The report “Republic of Azerbaijan: a model of good governance” 
A month before the 2013 Azerbaijani presidential elections, ESISC issued a report entitled “The Republic of Azerbaijan: a model of good governance”. According to Robert Coalson, a correspondent of Radio Free Europe, the "haphazardly edited" and "ungrammatical" report praised the stable social welfare" and the situation for women and religious minorities in Azerbaijan. Noting that the ESISC website advertises "customized reports, analysis, and [...] briefings responding exactly to the needs of each client in his or her sector of activity," Coalson accused ESISC of operating as a "front" for Azerbaijan."

Syria, Rifaat al-Assad, and Russia 
ESISC has also worked on behalf of members of the al-Assad family, producing a laudatory report in 2010 that portrayed Ribal al-Assad (a cousin of Syrian President Bashar al-Assad) as a leader of the Syrian opposition and a "democratic alternative" struggling for human rights. Ribal is the son of Rifaat al-Assad, brother of former Syrian President Hafiz al-Assad. According to France 24, Rifaat al-Assad personally oversaw the 1982 Hama massacre, and Human Rights Watch reports that he ordered "the extrajudicial killings of an estimated 1,000 prisoners" during a single day in 1980.

By 2019, ESISC had scrubbed the 2010 report from its website. However, another report by Claude Moniquet from 2011 that similarly highlights Ribal al-Assad remained on the website.

The report “The Armenian Connection” 

On March 6, 2017, ESISC published the report “The Armenian Connection,” which leveled severe accusations against a number of NGOs specializing in human rights protection or researching human rights abuses and corruption in Azerbaijan, Turkey and Russia. ESISC claimed that these organisations aim to create a network of PACE deputies, who will participate in a political war against Azerbaijan. This network included the then member of PACE Christoph Strässer (Germany), Frank Schwabe (Germany), Pieter Omtzigt (Netherlands), René Rouquet (France), François Rochebloine (France) and others. The report stated that Strässer and Schwabe were, within the SPD, the main actors of a campaign promoting the recognition of the 1915 Armenian genocide, and Pieter Omtzigt had close connections with the Armenian lobby in Netherlands. René Rouquet was the President of the French-Armenian friendship socialist parliamentary group; François Rochebloine presided the “France-Karabakh” Circle, and was active in organizing “solidarity” trips to the Nagorno-Karabakh region of Azerbaijan occupied by Armenia. 
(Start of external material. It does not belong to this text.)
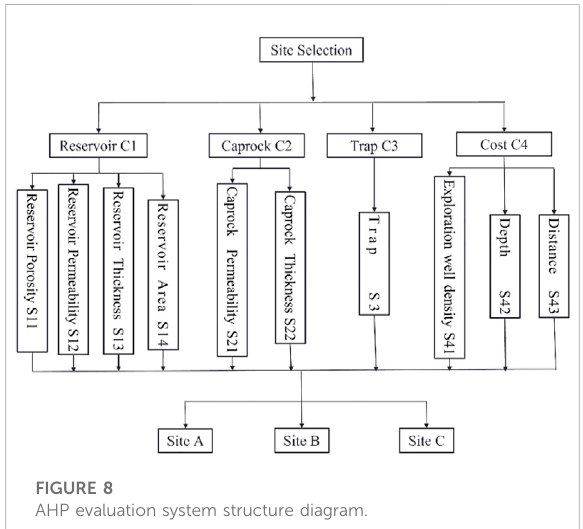
FIGURE 8 AHP evaluation system structure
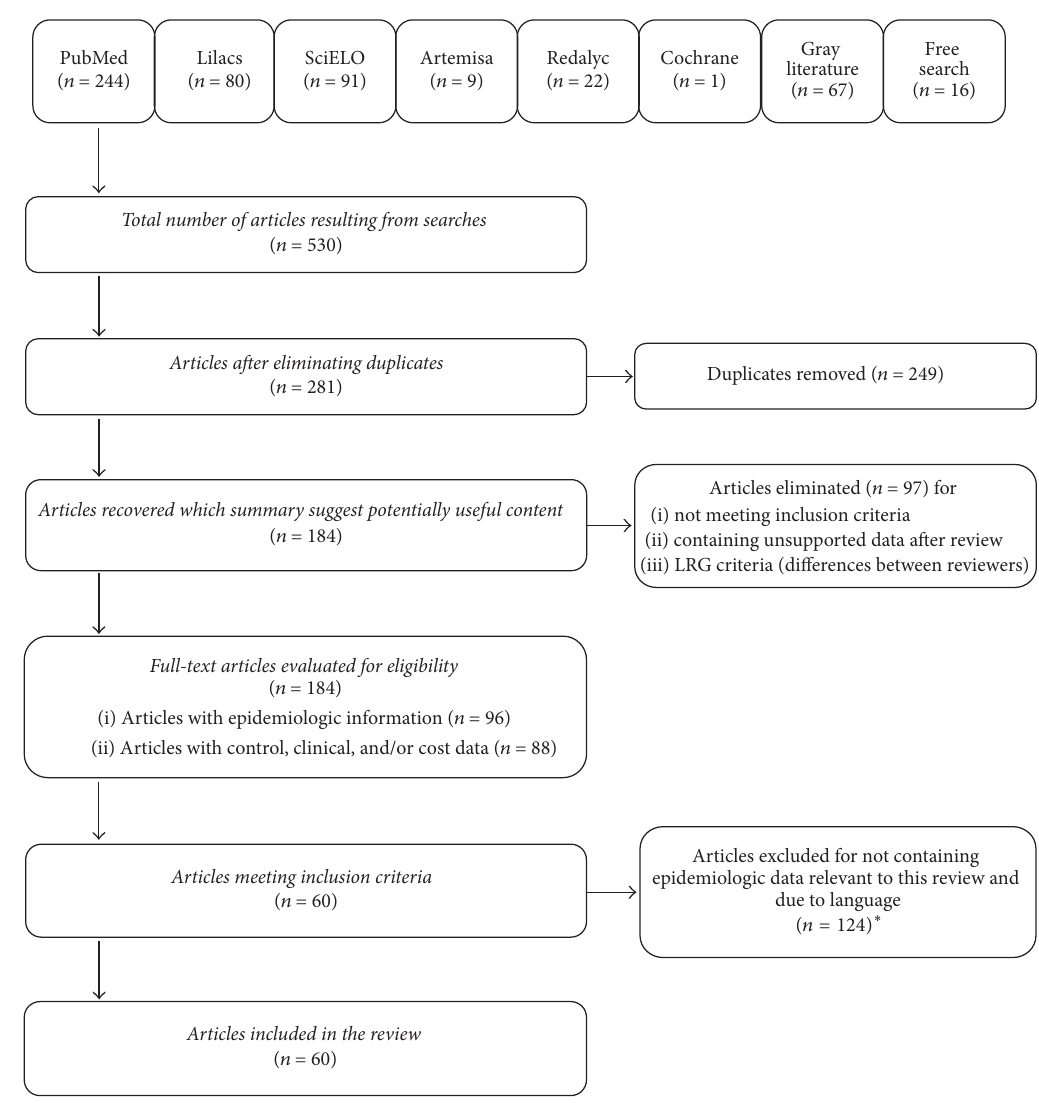
Figure 1: Flow diagram outlining the search strategy of the systematic review of dengue in Latin America, 2000–2013. ∗ Articles eliminated because they did not contain any dengue-related data relevant to this review ( 𝑛 = 122 ) or were written in a language other than English or Spanish ( 𝑛 = 2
A follow-up report published on April 18 claimed that the anti-Azerbaijani network included a number of prime ministers of European countries, Armenian officials, and public organizations: Human Rights Watch, Amnesty International, Human Rights House Foundation, Open Dialog, European Stability Initiative, Helsinki Committee for Human Rights, etc. According to the report, this anti-Azerbaijani network is funded by the Soros Foundation to serve the interests of George Soros and Armenia. ESISC also alleged that the Soros network targets other nations, such as Russia and Hungary.

According to the Freedom Files Analytical Center, the ESISC report is propaganda and seeks to stop criticism of lobbying and corruption. The European Stability Initiative stated that “the ESISC report is full of lies”.